» **Task objective**
Word for word, restate the lines of the data below between those holding "花をゆっくり味わいたい方へ" and "http://hdl.handle.net/11012/184684", inclusive; pictures do not belong in the copy.

» **Entries shown**
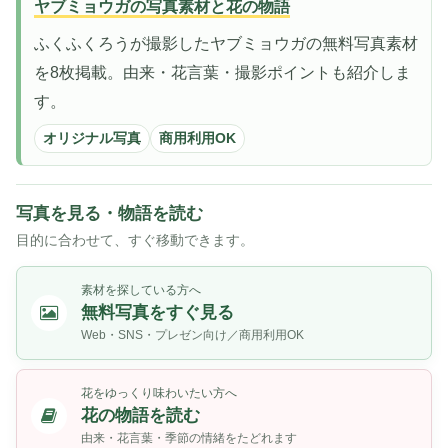
ヤブミョウガの写真素材と花の物語
ふくふくろうが撮影したヤブミョウガの無料写真素材
を8枚掲載。由来・花言葉・撮影ポイントも紹介しま
す。
オリジナル写真
商用利用OK
写真を見る・物語を読む
目的に合わせて、すぐ移動できます。
素材を探している方へ
無料写真をすぐ見る
Web・SNS・プレゼン向け／商用利用OK
花をゆっくり味わいたい方へ
花の物語を読む
由来・花言葉・季節の情緒をたどれます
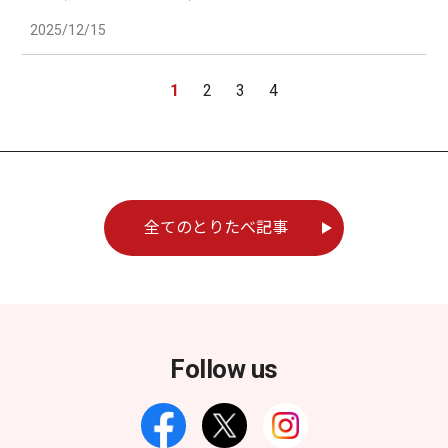
2025/12/15
1
2
3
4
全てのとりたべ記事
Follow us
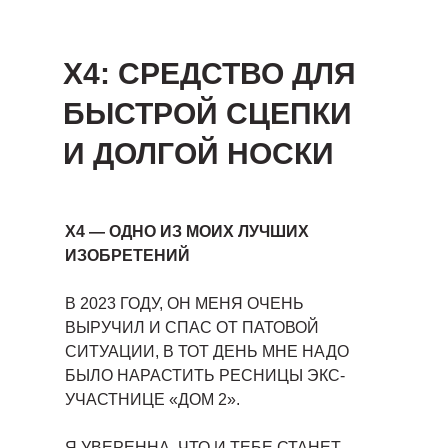
Х4: СРЕДСТВО ДЛЯ
БЫСТРОЙ СЦЕПКИ
И ДОЛГОЙ НОСКИ
Х4 — ОДНО ИЗ МОИХ ЛУЧШИХ
ИЗОБРЕТЕНИЙ
В 2023 ГОДУ, ОН МЕНЯ ОЧЕНЬ
ВЫРУЧИЛ И СПАС ОТ ПАТОВОЙ
СИТУАЦИИ, В ТОТ ДЕНЬ МНЕ НАДО
БЫЛО НАРАСТИТЬ РЕСНИЦЫ ЭКС-
УЧАСТНИЦЕ «ДОМ 2».
Я УВЕРЕННА, ЧТО И ТЕБЕ СТАНЕТ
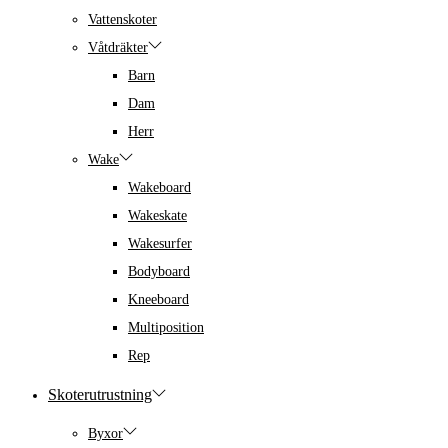
Vattenskoter
Våtdräkter
Barn
Dam
Herr
Wake
Wakeboard
Wakeskate
Wakesurfer
Bodyboard
Kneeboard
Multiposition
Rep
Skoterutrustning
Byxor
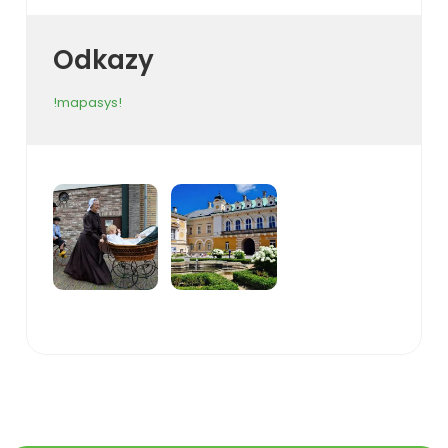
Odkazy
!mapasys!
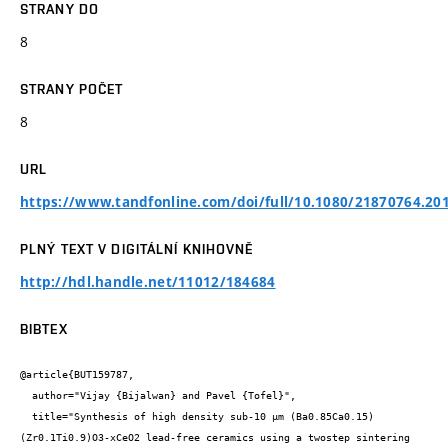
STRANY DO
8
STRANY POČET
8
URL
https://www.tandfonline.com/doi/full/10.1080/21870764.20
PLNÝ TEXT V DIGITÁLNÍ KNIHOVNĚ
http://hdl.handle.net/11012/184684
BIBTEX
@article{BUT159787,

  author="Vijay {Bijalwan} and Pavel {Tofel}",

  title="Synthesis of high density sub-10 µm (Ba0.85Ca0.15) 
(Zr0.1Ti0.9)O3-xCeO2 lead-free ceramics using a twostep sintering 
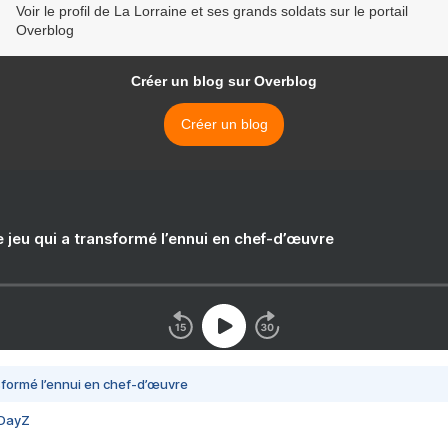
Voir le profil de La Lorraine et ses grands soldats sur le portail
Overblog
Créer un blog sur Overblog
Créer un blog
e jeu qui a transformé l’ennui en chef-d’œuvre
nsformé l’ennui en chef-d’œuvre
 DayZ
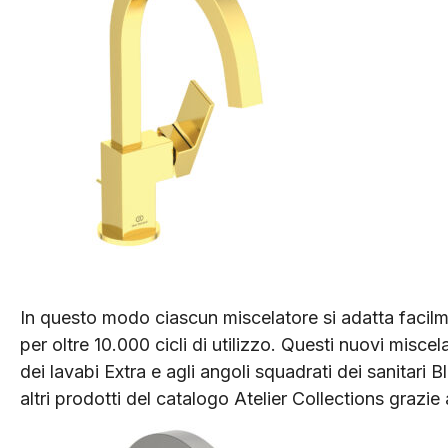
In questo modo ciascun miscelatore si adatta facilme
per oltre 10.000 cicli di utilizzo. Questi nuovi miscel
dei lavabi Extra e agli angoli squadrati dei sanitar
altri prodotti del catalogo Atelier Collections grazie 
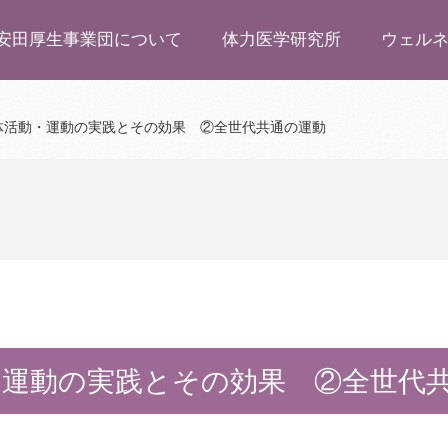
安田厚生事業団について
体力医学研究所
ウェル
体活動・運動の実践とその効果 ②全世代共通の運動
・運動の実践とその効果 ②全世代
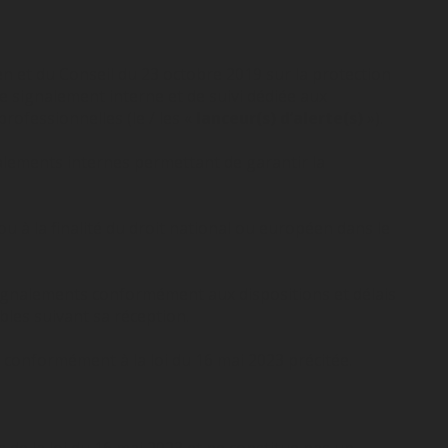
n et du Conseil du 23 octobre 2019 sur la protection
e signalement interne et de suivi dédiée aux
rofessionnelles (le / les «
lanceur(s) d’alerte(s)
»).
nalements internes permettant de garantir la
 ou à la finalité du droit national ou européen dans le
s signalements conformément aux dispositions et délais
les suivant sa réception.
 conformément à la loi du 16 mai 2023 précitée.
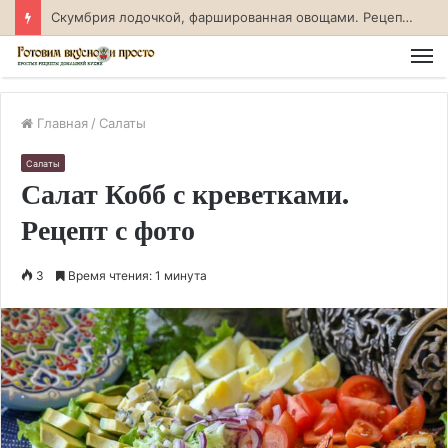
Судак. фаршированный креветками. Рецепт с фото
М
Главная
/
Салаты
Салаты
Салат Кобб с креветками.
Рецепт с фото
3
Время чтения: 1 минута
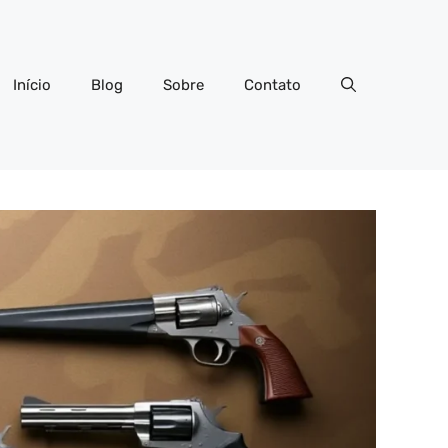
Início
Blog
Sobre
Contato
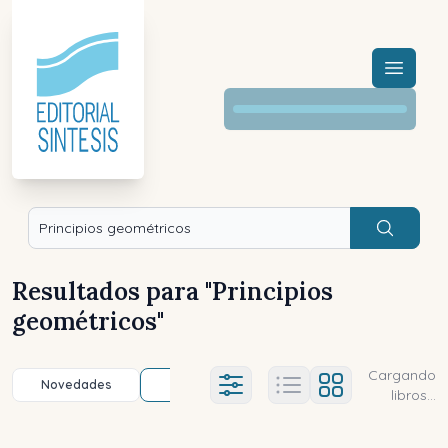
Menú a
Buscar
Resultados para "
Principios
geométricos
"
Cargando
Novedades
Título (a-z)
Título (z-a)
A
Ajustes abierto
libros...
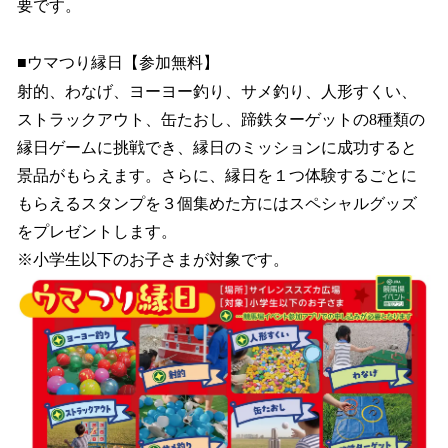
要です。
■ウマつり縁日【参加無料】
射的、わなげ、ヨーヨー釣り、サメ釣り、人形すくい、
ストラックアウト、缶たおし、蹄鉄ターゲットの8種類の
縁日ゲームに挑戦でき、縁日のミッションに成功すると
景品がもらえます。さらに、縁日を１つ体験するごとに
もらえるスタンプを３個集めた方にはスペシャルグッズ
をプレゼントします。
※小学生以下のお子さまが対象です。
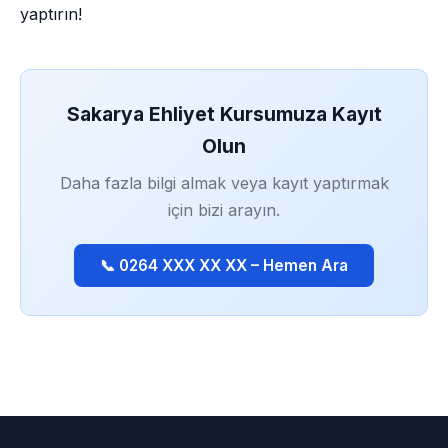
yaptırın!
Sakarya Ehliyet Kursumuza Kayıt
Olun
Daha fazla bilgi almak veya kayıt yaptırmak
için bizi arayın.
📞 0264 XXX XX XX – Hemen Ara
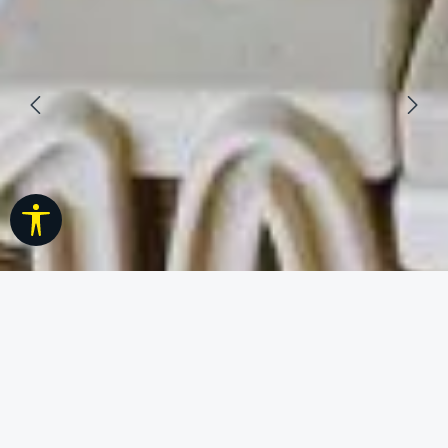
Werkzeugleiste anzeigen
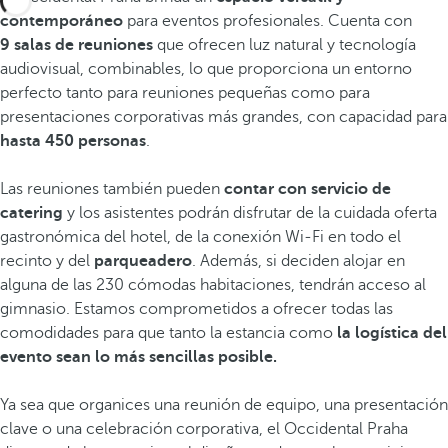
contemporáneo
para eventos profesionales. Cuenta con
9 salas de reuniones
que ofrecen luz natural y tecnología
audiovisual, combinables, lo que proporciona un entorno
perfecto tanto para reuniones pequeñas como para
presentaciones corporativas más grandes, con capacidad para
hasta 450 personas
.
Las reuniones también pueden
contar con servicio de
catering
y los asistentes podrán disfrutar de la cuidada oferta
gastronómica del hotel, de la conexión Wi‑Fi en todo el
recinto y del
parqueadero
. Además, si deciden alojar en
alguna de las 230 cómodas habitaciones, tendrán acceso al
gimnasio. Estamos comprometidos a ofrecer todas las
comodidades para que tanto la estancia como
la logística del
evento sean lo más sencillas posible.
Ya sea que organices una reunión de equipo, una presentación
clave o una celebración corporativa, el Occidental Praha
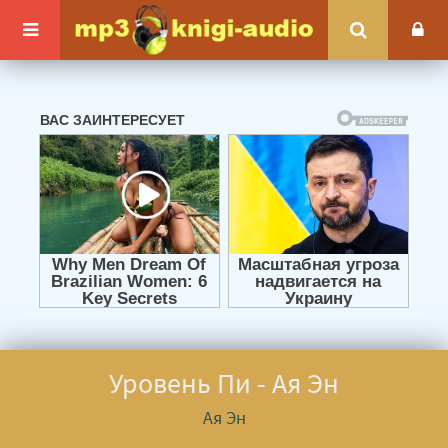
Уровень Пи - Ая Эн
Ая Эн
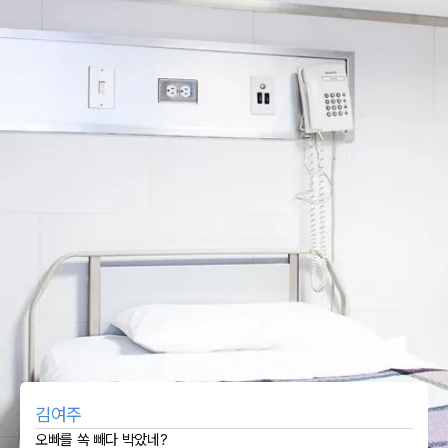
김여주
오빠를 쏙 빼다 박았네?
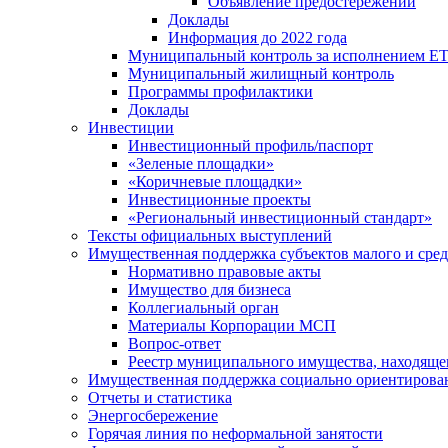
Объявление предостережений
Доклады
Информация до 2022 года
Муниципальный контроль за исполнением ЕТ
Муниципальный жилищный контроль
Программы профилактики
Доклады
Инвестиции
Инвестиционный профиль/паспорт
«Зеленые площадки»
«Коричневые площадки»
Инвестиционные проекты
«Региональный инвестиционный стандарт»
Тексты официальных выступлений
Имущественная поддержка субъектов малого и сре
Нормативно правовые акты
Имущество для бизнеса
Коллегиальный орган
Материалы Корпорации МСП
Вопрос-ответ
Реестр муниципального имущества, находяще
Имущественная поддержка социально ориентирова
Отчеты и статистика
Энергосбережение
Горячая линия по неформальной занятости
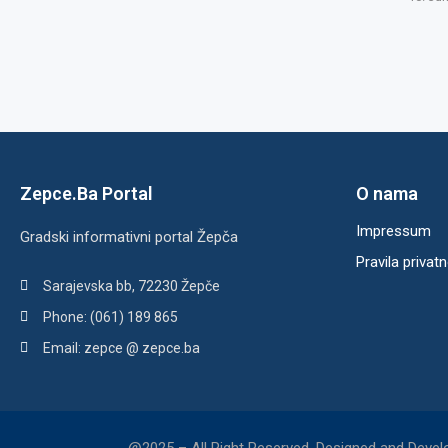
Zepce.Ba Portal
O nama
Impressum
Gradski informativni portal Žepča
Pravila privatn
Sarajevska bb, 72230 Žepče
Phone: (061) 189 865
Email: zepce @ zepce.ba
@2025 – All Right Reserved. Designed and Deve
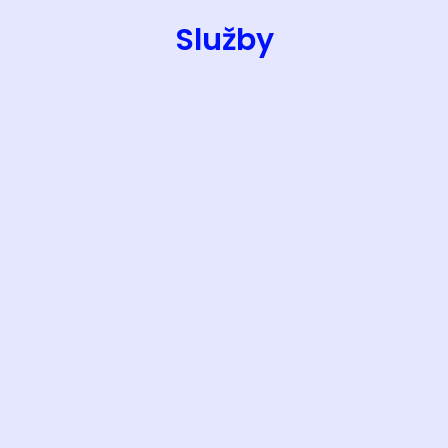
Služby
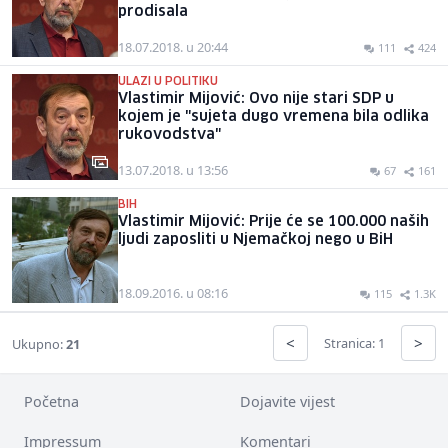
prodisala
18.07.2018. u 20:44
111
424
ULAZI U POLITIKU
Vlastimir Mijović: Ovo nije stari SDP u
kojem je "sujeta dugo vremena bila odlika
rukovodstva"
13.07.2018. u 13:56
67
161
BIH
Vlastimir Mijović: Prije će se 100.000 naših
ljudi zaposliti u Njemačkoj nego u BiH
18.09.2016. u 08:16
115
1.3K
<
>
Stranica: 1
Ukupno:
21
Početna
Dojavite vijest
Impressum
Komentari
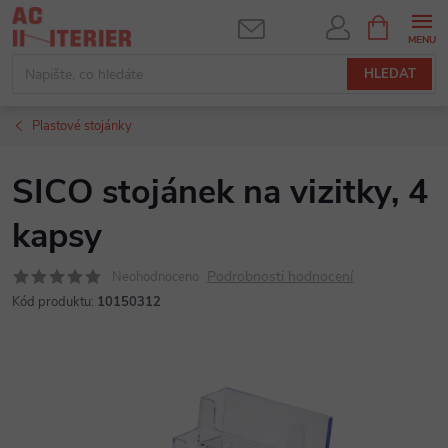
Přejít
NÁKUPNÍ
KOŠÍK
na
obsah
HLEDAT
Plastové stojánky
SICO stojánek na vizitky, 4
kapsy
Podrobnosti hodnocení
Neohodnoceno
Kód produktu:
10150312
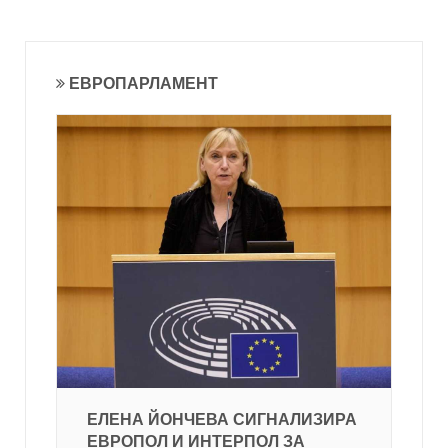
ЕВРОПАРЛАМЕНТ
ЕЛЕНА ЙОНЧЕВА СИГНАЛИЗИРА
ЕВРОПОЛ И ИНТЕРПОЛ ЗА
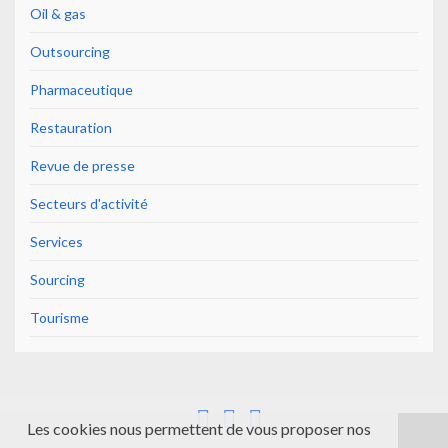
Oil & gas
Outsourcing
Pharmaceutique
Restauration
Revue de presse
Secteurs d'activité
Services
Sourcing
Tourisme
Les cookies nous permettent de vous proposer nos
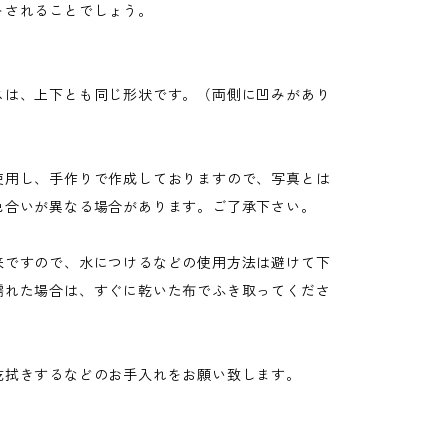
トされることでしょう。
スは、上下とも同じ形状です。（両側に凹みがあり
使用し、手作りで作成しておりますので、写真とは
色合いが異なる場合があります。ご了承下さい。
来ですので、水につけるなどの使用方法は避けて下
濡れた場合は、すぐに乾いた布でふき取ってくださ
乾拭きするなどのお手入れをお願い致します。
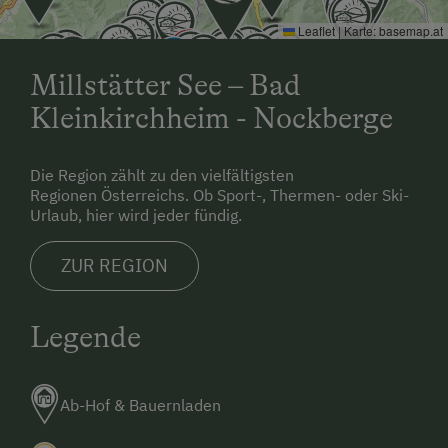
Leaflet
|
Karte:
basemap.at
Skifahren
An der Skipiste
Millstätter See – Bad
Sanfter Winter
Kleinkirchheim - Nockberge
Langlaufen
Die Region zählt zu den vielfältigsten
Direkt an der Loipe
Regionen Österreichs. Ob Sport-, Thermen- oder Ski-
Urlaub, hier wird jeder fündig.
Schneeschuhwandern
Skitouren
ZUR REGION
Skitouren sind direkt ab Hof möglich
Legende
Urlaub für Familien
Familienfreundliche Unterkünfte
Ab-Hof & Bauernladen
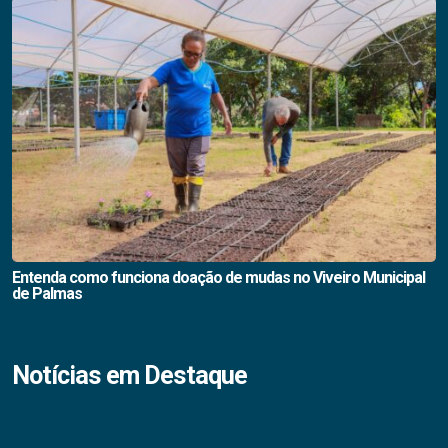
Entenda como funciona doação de mudas no Viveiro Municipal
de Palmas
Notícias em Destaque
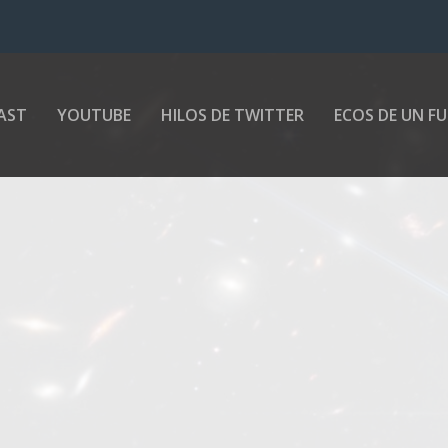
AST
YOUTUBE
HILOS DE TWITTER
ECOS DE UN F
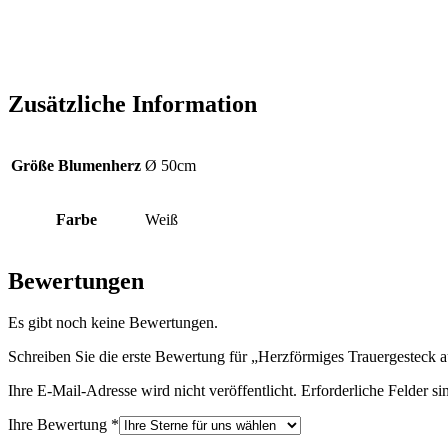
Zusätzliche Information
Größe Blumenherz
Ø 50cm
Farbe
Weiß
Bewertungen
Es gibt noch keine Bewertungen.
Schreiben Sie die erste Bewertung für „Herzförmiges Trauergestec
Ihre E-Mail-Adresse wird nicht veröffentlicht.
Erforderliche Felder si
Ihre Bewertung
*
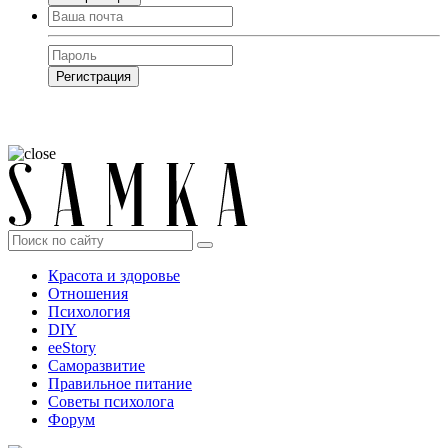
Регистрация
Нажимая на кнопку, вы даёте
согласие на обработку своих персональных
данных
Красота и здоровье
Отношения
Психология
DIY
ееStory
Саморазвитие
Правильное питание
Советы психолога
Форум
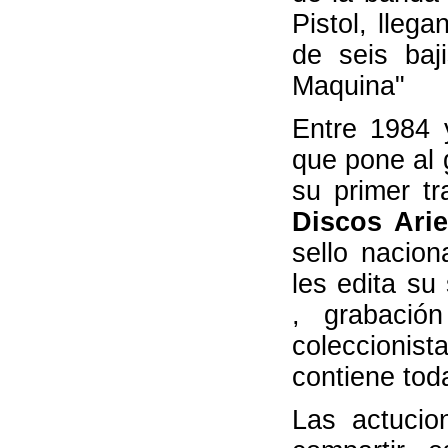
Pistol, lleg
de seis baj
Maquina"
Entre 1984 
que pone al 
su primer t
Discos Ari
sello nacio
les edita su
, grabació
coleccionis
contiene tod
Las actucio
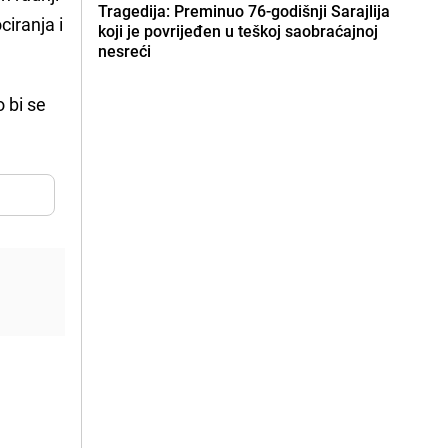
Tragedija: Preminuo 76-godišnji Sarajlija
ciranja i
koji je povrijeđen u teškoj saobraćajnoj
nesreći
 bi se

» **Task answer**
花をゆっくり味わいたい方へ
花の物語を読む
由来・花言葉・季節の情緒をたどれます
2025/12/15
1
2
3
4
全てのとりたべ記事
Follow us
Х4: СРЕДСТВО ДЛЯ
БЫСТРОЙ СЦЕПКИ
И ДОЛГОЙ НОСКИ
Х4 — ОДНО ИЗ МОИХ ЛУЧШИХ
ИЗОБРЕТЕНИЙ
В 2023 ГОДУ, ОН МЕНЯ ОЧЕНЬ
ВЫРУЧИЛ И СПАС ОТ ПАТОВОЙ
СИТУАЦИИ, В ТОТ ДЕНЬ МНЕ НАДО
БЫЛО НАРАСТИТЬ РЕСНИЦЫ ЭКС-
УЧАСТНИЦЕ «ДОМ 2».
Я УВЕРЕННА, ЧТО И ТЕБЕ СТАНЕТ
Vattenskoter
Våtdräkter
Barn
Dam
Herr
Wake
Wakeboard
Wakeskate
Wakesurfer
Bodyboard
Kneeboard
Multiposition
Rep
Skoterutrustning
Byxor
Odkazy
!mapasys!
STRANY DO
8
STRANY POČET
8
URL
https://www.tandfonline.com/doi/full/10.1080/21870764.20
PLNÝ TEXT V DIGITÁLNÍ KNIHOVNĚ
http://hdl.handle.net/11012/184684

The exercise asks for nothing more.